Ozanimod Meets Primary Endpoint in Multiple Sclerosis Treatment

Article

Phase 2 trial shows reduction in the cumulative total number of gadolinium-enhancing lesions in MS patients.

An investigational multiple sclerosis (MS) drug met its primary endpoint during a phase 2 trial in reducing the number of lesions on the brain, according to data presented at Americas Committee for Treatment and Research in Multiple Sclerosis.

The study, published in Lancet Neurology, detailed the results of the RADIANCE trial for Celgene’s ozanimod. An MRI week showed a reduction in the cumulative total number of gadolinium-enhancing (GdE) lesions from week 12 to 24.

A 48-week blinded extension portion of the study, found patients originally randomized to ozanimod continued on their assigned dose (0.5 mg, n = 85; 1 mg, n = 81), compared with patients in the placebo arm who were randomized to either dose of ozanimod (0.5 mg, n = 41; 1 mg, n = 42).

The results of the study showed that those who were administered ozanimod continuously through week 72 had a mean number of GdE lesions of 0.4 for patients on the 0.5 mg dose and 0.2 for on the 1 mg dose. These results were similar to those at week 24.

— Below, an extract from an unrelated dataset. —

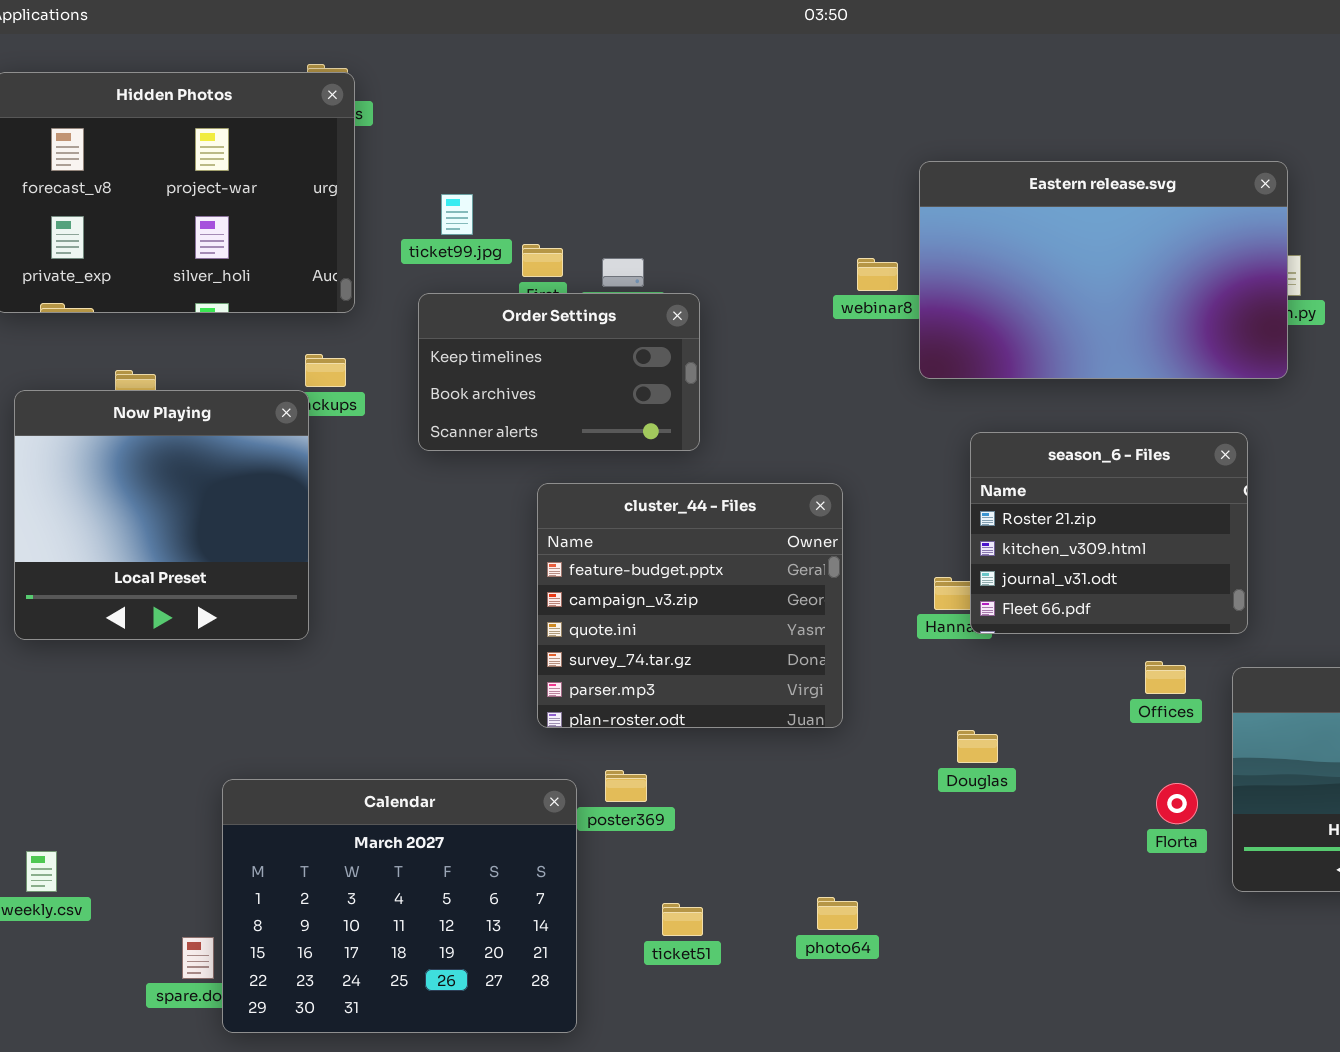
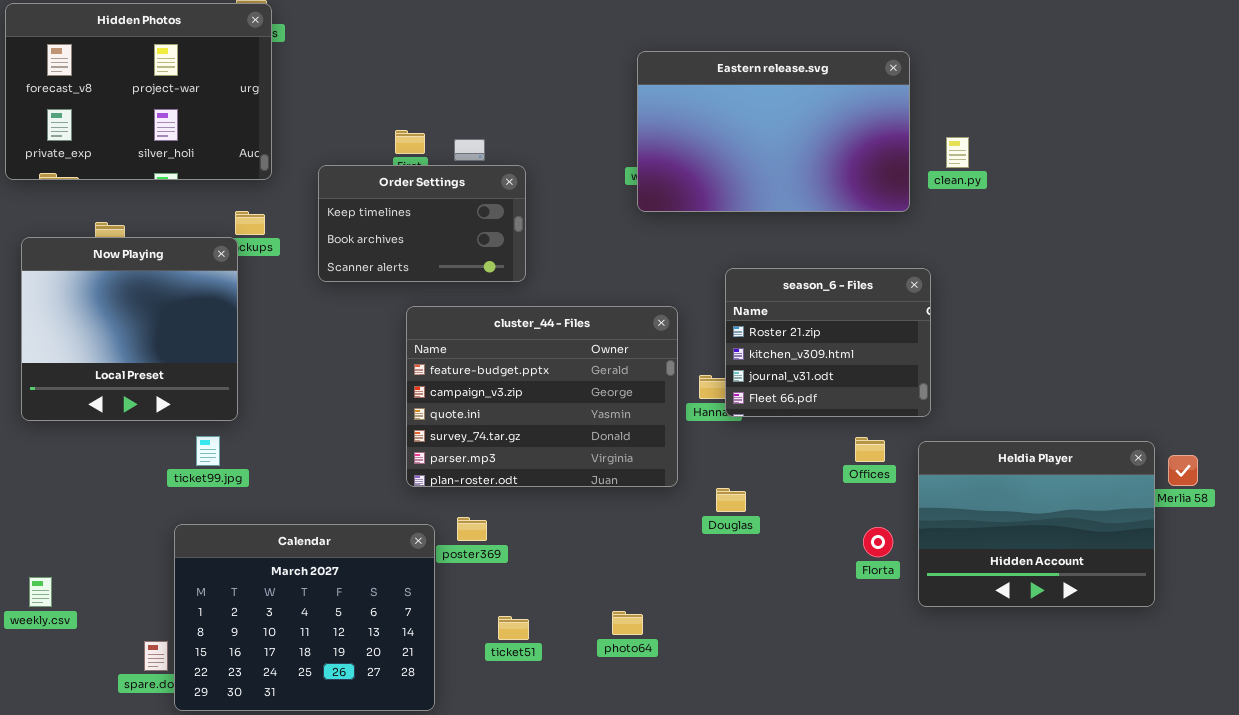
Eastern release.svg: [919,161,1288,379] -> [637,51,910,212], moved
ticket99.jpg: [441,194,473,235] -> [196,436,220,466], moved
cluster_44 - Files: [537,483,843,728] -> [406,306,678,487], resized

Patients in the placebo group switched to either dose of ozanimod after week 24 had a mean number of GdE lesions that decreased by 90% to 95% compared to week 24.

Approximately 73% of patients who received a 0.5 mg dose of ozanimod continuously through week 72 were free of GdE lesions by week 72 and 88% for the 1 mg dose. This was in comparison to the 84% and 89% at week 24.

Patients in the placebo group who switched to 0.5 mg dose of ozanimod at week 72 were 85% free of GdE lesions and 79% for the 1 mg dosage, compared with 59% and 69%, respectively, at week 24.

Adverse events (AEs) were similar across the ozanimod dose groups. Headaches, back pain, and minor infections such as nasopharyngitis, upper respiratory tract infection, and urinary tract infection were the most common non-laboratory treatment-emergent AEs.

"These data suggest that ozanimod has the potential to offer a new oral therapeutic option for patients with relapsing multiple sclerosis who seek therapies with different benefit-risk profiles to help manage their chronic disease," said President of Celgene Scott Smith. "The 72-week safety and efficacy results further demonstrate the potential promise of ozanimod. We look forward to the continued study of this compound in the 2 ongoing pivotal phase 3 clinical trials - SUNBEAM and the 2-year portion of RADIANCE."